Now that we've figured out how to kick people out, we need to focus on how to monitor the whole system to make sure it's actually healthy and secure.
Testing and auditing your sso setup
Building a sso system and just walking away is like leaving your front door unlocked because you "trust the neighborhood." You gotta watch the logs, or you're gonna have a bad time.
Honestly, most devs forget that identity is a moving target. What worked during your sprint demo might break when a real user tries to login from a weird vpn in another country.
Setting up alerts for weird login patterns is basically mandatory. If you see 500 failed attempts from one ip in a minute, that’s not a forgetful user—it’s a brute force attack.
- Watch the spikes: Use your logs to see why people can't get in. Is it a broken redirect or a legit security threat?
- Audit access regularly: In finance or healthcare apps, you need to know exactly which third-party tools still have access to your user data.

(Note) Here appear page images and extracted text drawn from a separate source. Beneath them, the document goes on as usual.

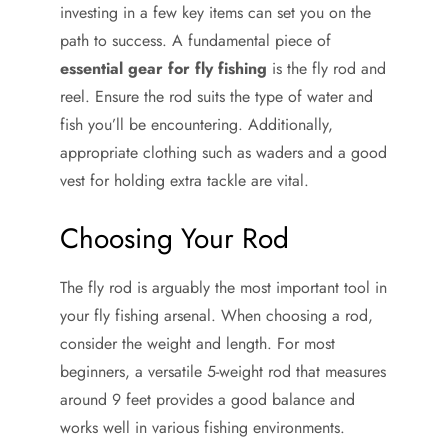
investing in a few key items can set you on the
path to success. A fundamental piece of
essential gear for fly fishing
is the fly rod and
reel. Ensure the rod suits the type of water and
fish you’ll be encountering. Additionally,
appropriate clothing such as waders and a good
vest for holding extra tackle are vital.
Choosing Your Rod
The fly rod is arguably the most important tool in
your fly fishing arsenal. When choosing a rod,
consider the weight and length. For most
beginners, a versatile 5-weight rod that measures
around 9 feet provides a good balance and
works well in various fishing environments.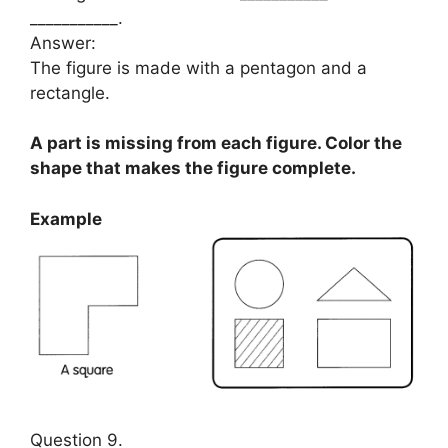
___________.
Answer:
The figure is made with a pentagon and a
rectangle.
A part is missing from each figure. Color the
shape that makes the figure complete.
Example
Question 9.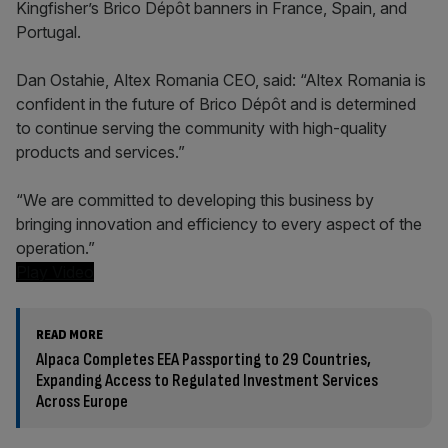
Kingfisher’s Brico Dépôt banners in France, Spain, and
Portugal.
Dan Ostahie, Altex Romania CEO, said: “Altex Romania is
confident in the future of Brico Dépôt and is determined
to continue serving the community with high-quality
products and services.”
“We are committed to developing this business by
bringing innovation and efficiency to every aspect of the
operation.”
Play Video
READ MORE
Alpaca Completes EEA Passporting to 29 Countries,
Expanding Access to Regulated Investment Services
Across Europe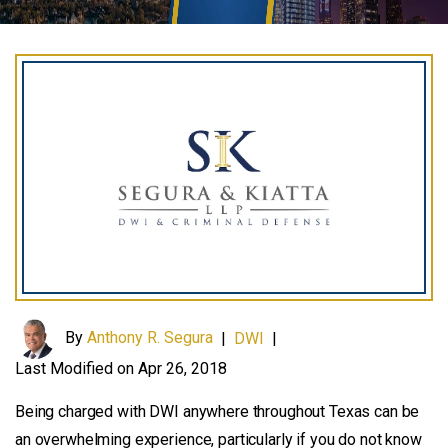
By
Anthony R. Segura
|
DWI
|
Last Modified on Apr 26, 2018
Being charged with DWI anywhere throughout Texas can be
an overwhelming experience, particularly if you do not know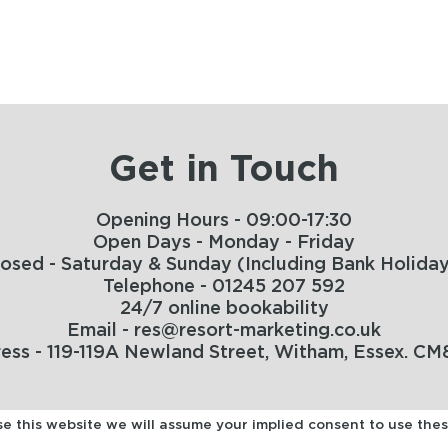
Get in Touch
Opening Hours - 09:00-17:30
Open Days - Monday - Friday
losed - Saturday & Sunday (Including Bank Holiday
Telephone - 01245 207 592
24/7 online bookability
Email - res@resort-marketing.co.uk
ess - 119-119A Newland Street, Witham, Essex. CM
use this website we will assume your implied consent to use the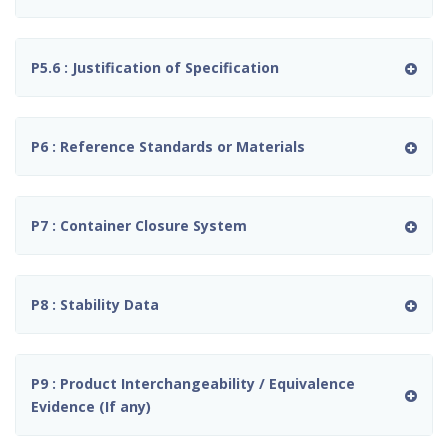
P5.6 : Justification of Specification
P6 : Reference Standards or Materials
P7 : Container Closure System
P8 : Stability Data
P9 : Product Interchangeability / Equivalence
Evidence (If any)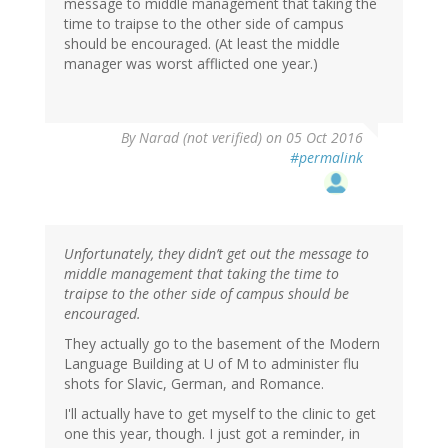
message to middle management that taking the
time to traipse to the other side of campus
should be encouraged. (At least the middle
manager was worst afflicted one year.)
By
Narad (not verified)
on 05 Oct 2016
#permalink
Unfortunately, they didn’t get out the message to
middle management that taking the time to
traipse to the other side of campus should be
encouraged.
They actually go to the basement of the Modern
Language Building at U of M to administer flu
shots for Slavic, German, and Romance.
I'll actually have to get myself to the clinic to get
one this year, though. I just got a reminder, in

- Debug with logs: When a user says "it's broken," your first stop should be the correlation id. This is just a unique string (like a UUID) that gets passed through the whole auth flow so you can track a single request across all your different services and see exactly where it died.
As mentioned earlier in the Verizon report, stolen credentials are a massive risk, so catching a credential stuffing attack early is your best defense.
Implementing sso is a journey, not a one-time ticket. Keep testing, keep auditing, and stay safe out there.